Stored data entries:
——
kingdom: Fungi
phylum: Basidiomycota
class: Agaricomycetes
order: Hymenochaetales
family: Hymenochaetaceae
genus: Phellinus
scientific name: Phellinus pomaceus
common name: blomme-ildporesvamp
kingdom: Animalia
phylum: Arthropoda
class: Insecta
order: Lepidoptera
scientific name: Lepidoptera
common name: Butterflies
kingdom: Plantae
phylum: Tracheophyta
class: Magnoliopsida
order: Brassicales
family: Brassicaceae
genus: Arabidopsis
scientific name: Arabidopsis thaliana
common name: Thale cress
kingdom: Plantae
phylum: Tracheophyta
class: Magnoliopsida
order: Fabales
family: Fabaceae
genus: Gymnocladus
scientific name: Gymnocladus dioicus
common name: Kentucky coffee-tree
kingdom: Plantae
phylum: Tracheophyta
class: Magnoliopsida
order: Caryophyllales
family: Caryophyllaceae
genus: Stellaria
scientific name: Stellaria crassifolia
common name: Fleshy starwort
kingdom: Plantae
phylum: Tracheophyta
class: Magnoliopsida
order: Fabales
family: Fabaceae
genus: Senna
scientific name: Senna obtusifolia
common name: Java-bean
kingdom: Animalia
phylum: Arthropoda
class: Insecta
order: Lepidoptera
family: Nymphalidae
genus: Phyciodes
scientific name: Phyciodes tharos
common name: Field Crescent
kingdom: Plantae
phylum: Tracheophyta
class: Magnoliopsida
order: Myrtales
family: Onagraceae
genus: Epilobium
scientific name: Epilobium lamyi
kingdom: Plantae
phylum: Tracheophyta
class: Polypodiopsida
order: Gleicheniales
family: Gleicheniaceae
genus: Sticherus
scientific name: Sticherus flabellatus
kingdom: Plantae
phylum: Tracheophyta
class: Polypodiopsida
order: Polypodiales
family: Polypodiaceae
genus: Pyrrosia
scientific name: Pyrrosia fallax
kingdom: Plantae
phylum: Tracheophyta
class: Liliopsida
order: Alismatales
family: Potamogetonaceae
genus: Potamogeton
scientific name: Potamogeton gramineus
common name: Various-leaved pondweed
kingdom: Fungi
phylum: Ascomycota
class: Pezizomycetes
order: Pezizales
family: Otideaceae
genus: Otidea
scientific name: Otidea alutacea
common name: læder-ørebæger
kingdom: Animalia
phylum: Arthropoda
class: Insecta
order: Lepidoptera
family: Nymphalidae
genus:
——
### [Exercise details]
Copy every line of the data above verbatim, from the first line through the last.

### [Answer below]
kingdom: Fungi
phylum: Basidiomycota
class: Agaricomycetes
order: Hymenochaetales
family: Hymenochaetaceae
genus: Phellinus
scientific name: Phellinus pomaceus
common name: blomme-ildporesvamp
kingdom: Animalia
phylum: Arthropoda
class: Insecta
order: Lepidoptera
scientific name: Lepidoptera
common name: Butterflies
kingdom: Plantae
phylum: Tracheophyta
class: Magnoliopsida
order: Brassicales
family: Brassicaceae
genus: Arabidopsis
scientific name: Arabidopsis thaliana
common name: Thale cress
kingdom: Plantae
phylum: Tracheophyta
class: Magnoliopsida
order: Fabales
family: Fabaceae
genus: Gymnocladus
scientific name: Gymnocladus dioicus
common name: Kentucky coffee-tree
kingdom: Plantae
phylum: Tracheophyta
class: Magnoliopsida
order: Caryophyllales
family: Caryophyllaceae
genus: Stellaria
scientific name: Stellaria crassifolia
common name: Fleshy starwort
kingdom: Plantae
phylum: Tracheophyta
class: Magnoliopsida
order: Fabales
family: Fabaceae
genus: Senna
scientific name: Senna obtusifolia
common name: Java-bean
kingdom: Animalia
phylum: Arthropoda
class: Insecta
order: Lepidoptera
family: Nymphalidae
genus: Phyciodes
scientific name: Phyciodes tharos
common name: Field Crescent
kingdom: Plantae
phylum: Tracheophyta
class: Magnoliopsida
order: Myrtales
family: Onagraceae
genus: Epilobium
scientific name: Epilobium lamyi
kingdom: Plantae
phylum: Tracheophyta
class: Polypodiopsida
order: Gleicheniales
family: Gleicheniaceae
genus: Sticherus
scientific name: Sticherus flabellatus
kingdom: Plantae
phylum: Tracheophyta
class: Polypodiopsida
order: Polypodiales
family: Polypodiaceae
genus: Pyrrosia
scientific name: Pyrrosia fallax
kingdom: Plantae
phylum: Tracheophyta
class: Liliopsida
order: Alismatales
family: Potamogetonaceae
genus: Potamogeton
scientific name: Potamogeton gramineus
common name: Various-leaved pondweed
kingdom: Fungi
phylum: Ascomycota
class: Pezizomycetes
order: Pezizales
family: Otideaceae
genus: Otidea
scientific name: Otidea alutacea
common name: læder-ørebæger
kingdom: Animalia
phylum: Arthropoda
class: Insecta
order: Lepidoptera
family: Nymphalidae
genus:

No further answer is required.